TASK INSTRUCTIONS:
Reproduce the items below verbatim, line by line, omitting the pictures from your answer.

Saved data entries:
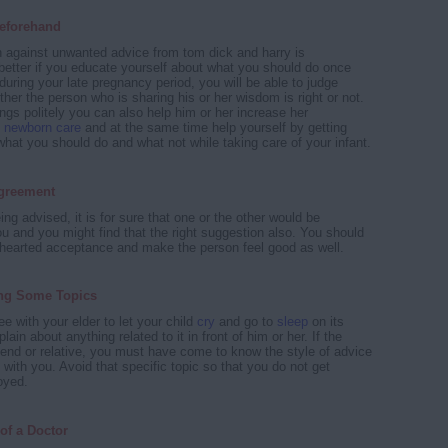
eforehand
 against unwanted advice from tom dick and harry is
 better if you educate yourself about what you should do once
 during your late pregnancy period, you will be able to judge
her the person who is sharing his or her wisdom is right or not.
ngs politely you can also help him or her increase her
t
newborn care
and at the same time help yourself by getting
hat you should do and what not while taking care of your infant.
greement
ng advised, it is for sure that one or the other would be
ou and you might find that the right suggestion also. You should
hearted acceptance and make the person feel good as well.
ng Some Topics
ee with your elder to let your child
cry
and go to
sleep
on its
ain about anything related to it in front of him or her. If the
riend or relative, you must have come to know the style of advice
with you. Avoid that specific topic so that you do not get
oyed.
of a Doctor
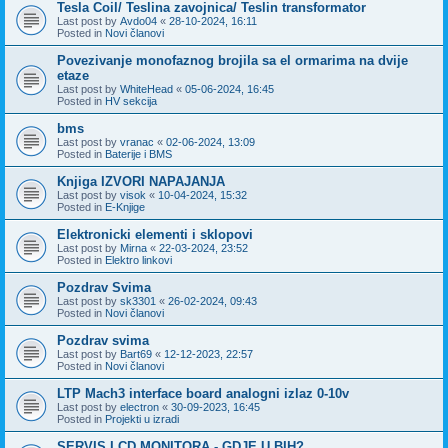
Tesla Coil/ Teslina zavojnica/ Teslin transformator
Last post by
Avdo04
«
28-10-2024, 16:11
Posted in
Novi članovi
Povezivanje monofaznog brojila sa el ormarima na dvije
etaze
Last post by
WhiteHead
«
05-06-2024, 16:45
Posted in
HV sekcija
bms
Last post by
vranac
«
02-06-2024, 13:09
Posted in
Baterije i BMS
Knjiga IZVORI NAPAJANJA
Last post by
visok
«
10-04-2024, 15:32
Posted in
E-Knjige
Elektronicki elementi i sklopovi
Last post by
Mirna
«
22-03-2024, 23:52
Posted in
Elektro linkovi
Pozdrav Svima
Last post by
sk3301
«
26-02-2024, 09:43
Posted in
Novi članovi
Pozdrav svima
Last post by
Bart69
«
12-12-2023, 22:57
Posted in
Novi članovi
LTP Mach3 interface board analogni izlaz 0-10v
Last post by
electron
«
30-09-2023, 16:45
Posted in
Projekti u izradi
SERVIS LCD MONITORA - GDJE U BIH?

RESULT OF THIS EXERCISE:
eforehand
 against unwanted advice from tom dick and harry is
 better if you educate yourself about what you should do once
 during your late pregnancy period, you will be able to judge
her the person who is sharing his or her wisdom is right or not.
ngs politely you can also help him or her increase her
t
newborn care
and at the same time help yourself by getting
hat you should do and what not while taking care of your infant.
greement
ng advised, it is for sure that one or the other would be
ou and you might find that the right suggestion also. You should
hearted acceptance and make the person feel good as well.
ng Some Topics
ee with your elder to let your child
cry
and go to
sleep
on its
ain about anything related to it in front of him or her. If the
riend or relative, you must have come to know the style of advice
with you. Avoid that specific topic so that you do not get
oyed.
of a Doctor
Tesla Coil/ Teslina zavojnica/ Teslin transformator
Last post by
Avdo04
«
28-10-2024, 16:11
Posted in
Novi članovi
Povezivanje monofaznog brojila sa el ormarima na dvije
etaze
Last post by
WhiteHead
«
05-06-2024, 16:45
Posted in
HV sekcija
bms
Last post by
vranac
«
02-06-2024, 13:09
Posted in
Baterije i BMS
Knjiga IZVORI NAPAJANJA
Last post by
visok
«
10-04-2024, 15:32
Posted in
E-Knjige
Elektronicki elementi i sklopovi
Last post by
Mirna
«
22-03-2024, 23:52
Posted in
Elektro linkovi
Pozdrav Svima
Last post by
sk3301
«
26-02-2024, 09:43
Posted in
Novi članovi
Pozdrav svima
Last post by
Bart69
«
12-12-2023, 22:57
Posted in
Novi članovi
LTP Mach3 interface board analogni izlaz 0-10v
Last post by
electron
«
30-09-2023, 16:45
Posted in
Projekti u izradi
SERVIS LCD MONITORA - GDJE U BIH?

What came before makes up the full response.